Se a bola corrida não saía apesar da facilidade com que o Benfica entrava no último terço e conseguia criar oportunidades, a bola parada também era uma opção válida. Grimaldo, num livre direto ganho por Rafa com mais uma finta estonteante, fez passar a bola a rasar o poste (19′). Otamendi, num lance tirado a papel químico da ameaça inicial mas com um trabalho à direita num canto curto, não perdoou, inaugurando o marcador de cabeça ao segundo poste e quebrando a resistência possível de um Dínamo Kiev que já não tinha armas para suster os encarnados e via também as suas principais armas anuladas (21′).

Se os ucranianos não tinham grandes aspirações, o primeiro golo do Benfica acabou por fazer claudicar uma equipa que não conseguia reagir aos momentos mais adversos. Com mérito dos encarnados também, muito. Num encontro desta dimensão e com esta importância, o mais normal seria entrar num registo de maior controlo e gestão dos momentos de jogo. Com este Benfica, gerir é atacar. Controlar é pressionar alto quando possível. Vantagem é procurar o próximo golo. E foi assim que, ao terceiro jogo na Luz, a equipa da casa saiu pela terceira vez a ganhar por 3-0: Rafa, aproveitando um passe errado de Syrota para a sua área e zona central, ficou isolado com uma “assistência” do central e fez o 2-0 (40′); David Neres, numa saída rápida a passar pelos pés de Rafa e Gonçalo Ramos até ao brasileiro, marcou o melhor golo da noite (42′) já depois de, a meio da metade inicial, ter tentado uma bicicleta na área travada por Bushchan.

A confiança entre os jogadores do Benfica era tanto que bastava olhar para o ambiente entre David Neres, Rafa e Gonçalo Ramos quando voltaram do balneário para se perceber que o jogo estava mais do que ganho. Ainda assim, e poucos minutos depois, os dois últimos acabaram por ser protagonistas por razões que não gostariam: num choque involuntário de cabeças quando faziam o mesmo movimento na área com Ramos a ter a bola, os dois jogadores ficaram no relvado com sangue e estiveram a ser assistidos alguns minutos até à saída de Gonçalo Ramos a segurar um adesivo na zona por baixo do olho ainda a sangrar e a permanência de Rafa em campo com uma ligadura vermelha na cabeça. Entrou no ataque Petar Musa.

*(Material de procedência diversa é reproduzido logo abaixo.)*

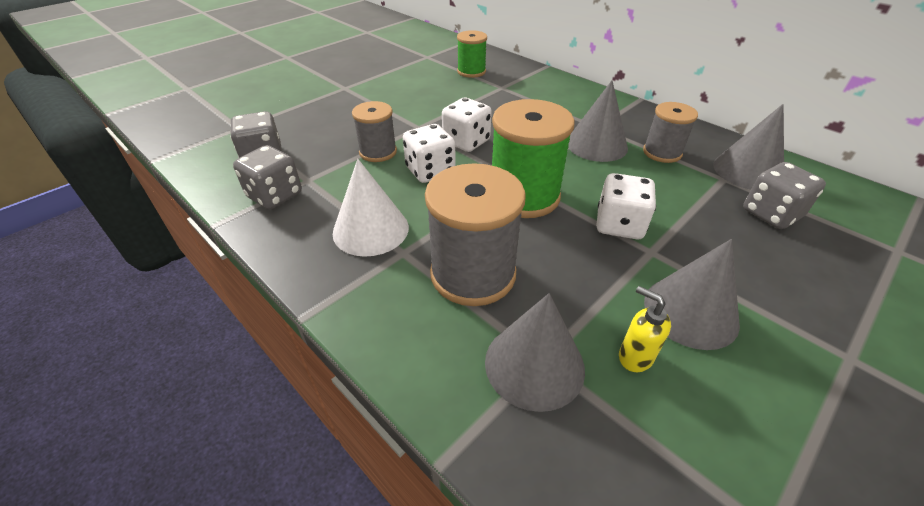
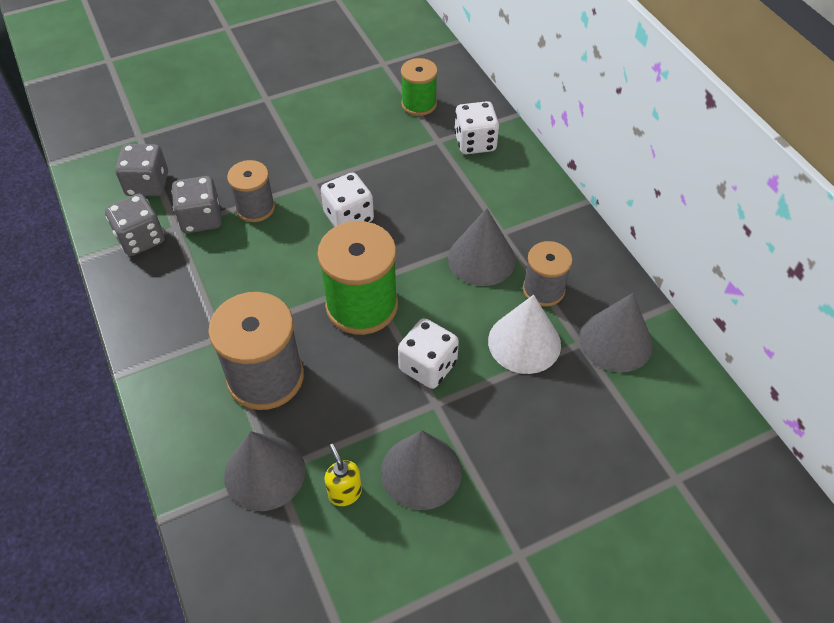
camera: 20 degrees right, 10 degrees up
white cone [333,159,409,257] -> white cone moved to [488,295,561,374]
white dice [403,124,456,183] -> white dice moved to [454,101,499,154]
grey dice [743,162,826,229] -> grey dice moved to [172,176,222,233]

David Neres, pouco depois, teve mais uma diagonal de fora para dentro a partir da direita, levou um pouco mais longe a ação e atirou para defesa de Bushchan. Uns minutos a seguir, desta vez numa jogada que teve início em novo canto curto, voltou a fazer o mesmo movimento e o remate saiu muito perto do poste. Entre essas duas iniciativas, Sydorchuk viu Vlachodimos um pouco adiantado e tentou marcar um golo do meio-campo, que fez com que o grego se atirasse para a baliza ainda para prevenir males maiores e que o próprio árbitro, o francês Clément Turpin, esboçasse um sorriso perante a surpresa. Dava para tudo.

Diogo Gonçalves, Henrique Araújo e Weigl entraram também em campo e cheios de vontade de darem um safanão à equipa no plano ofensivo tal como tinha acontecido no primeiro tempo. Musa arriscou também o remate muito por cima, Diogo Gonçalves trabalhou bem na esquerda para um tiro travado por Bushchan, João Mário chegou ligeiramente atrasado ao segundo poste para desviar um cruzamento da esquerda, Enzo Fernández estava com um passo à frente do desejável para desviar na área um cruzamento da direita. Num jogo de sentido único, o Benfica não chegaria ao quarto golo que fez por merecer mas ganhou por 3-0 após uma primeira parte onde jogou por duas. De forma natural, chegou ao “seu” palco: a Champions.